Testosterone, growth hormone, and others are just more stubbornly self-regulating by comparison. And regarding glucose tolerance supplements like chromium, vanadium, magnesium, pinitol and many other botanicals, we need to remember that regulating FOOD is paramount. Less exciting to some perhaps, but paramount! Getting away from excessive saturated fat intake and focusing on monounsaturates (olive oil) and specific polyunsaturates (fish oil), along with fiber and protein, make significant improvements over a period of just weeks!(1, 3, 7, 6, 8, 9, 10) As usual, dietary fat is a huge factor.
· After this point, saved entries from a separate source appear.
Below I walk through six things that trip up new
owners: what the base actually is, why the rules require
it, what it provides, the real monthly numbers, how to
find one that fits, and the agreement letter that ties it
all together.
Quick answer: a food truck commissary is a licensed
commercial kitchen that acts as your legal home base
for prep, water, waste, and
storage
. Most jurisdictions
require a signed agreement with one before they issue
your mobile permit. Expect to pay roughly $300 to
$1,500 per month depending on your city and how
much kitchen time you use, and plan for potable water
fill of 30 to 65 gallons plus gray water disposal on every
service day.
As noted by Louheranta and colleagues: “Both the amount and quality of dietary fat can modify glucose and insulin metabolism.”(6) Nice!

Well, that’s enough to digest (pun intended) for now. Tune in for Part 2 next week where we discuss ways we can attempt to control insulin’s indiscriminate anabolic functions and end up harnessing Mr. Hyde’s powers for good.


1. Baltzell, J., Lipoprotein lipase in rats fed fish oil: apparent relationship to plasma insulin levels. Lipids 1991 Apr;26(4):289-94.

2. Brodsky, I. Hormone, cytokine and nutrient interaction. In: Shils, M., et al. (Eds.) Modern Nutrition in Health and Disease. Philadelphia, PA: Lippincott Williams and Wilkins. 699-704.

3. Giacco, R., et al. Dietary fibre in treatment of diabetes: myth or reality? Dig Liver Dis. 2002 Sep;34 Suppl 2:S140-4.

4. Ivy, J. The insulin-like effect of muscle contraction. Exerc Sport Sci Rev 1987;15:29-51.

5. Jenkins, D., et al. (1989). Nibbling versus gorging: metabolic advantages of increased meal frequency. N Engl J Med 321(14): 929-934.

6. Lauheranta, A., et al. Association of the fatty acid profile of serum lipids with glucose and insulin metabolism during 2 fat-modified diets in subjects with impaired glucose tolerance. Am J Clin Nutr. 2002 Aug;76(2):331-7.

7. Layman, D., et al. (2003). A reduced ratio of dietary carbohydrate to protein improves body composition and blood lipid profiles during weight loss in adult women. J Nutr 133(2): 411-417.

8. Ou, S. In vitro study of possible role of dietary fiber in lowering postprandial serum glucose. J Agric Food Chem. 2001 Feb;49(2):1026-9.

9. Parcell, A., et al. The effect of encapsulated soluble fiber on carohydrate metabolism during exercise. Int J Sport Nutr. 1999 Mar;9(1):13-23.

10. Rasmussen, O. Favourable effect of olive oil in patients with non-insulin-dependent diabetes. The effect on blood pressure, blood glucose and lipid levels of a high-fat diet rich in monounsaturated fat compared with a carbohydrate-rich diet. Ugeskr Laeger 1995 Feb 20;157(8):1028-32.

11. Speechly, D. and Buffenstein, R. (1999). Greater appetite control associated with an increased frequency of eating in lean males. Appetite 33(3): 285-297.

12. Vessby, B. Dietary fat and insulin action in humans. Br J Nutr. 2000 Mar;83 Suppl 1:S91-6.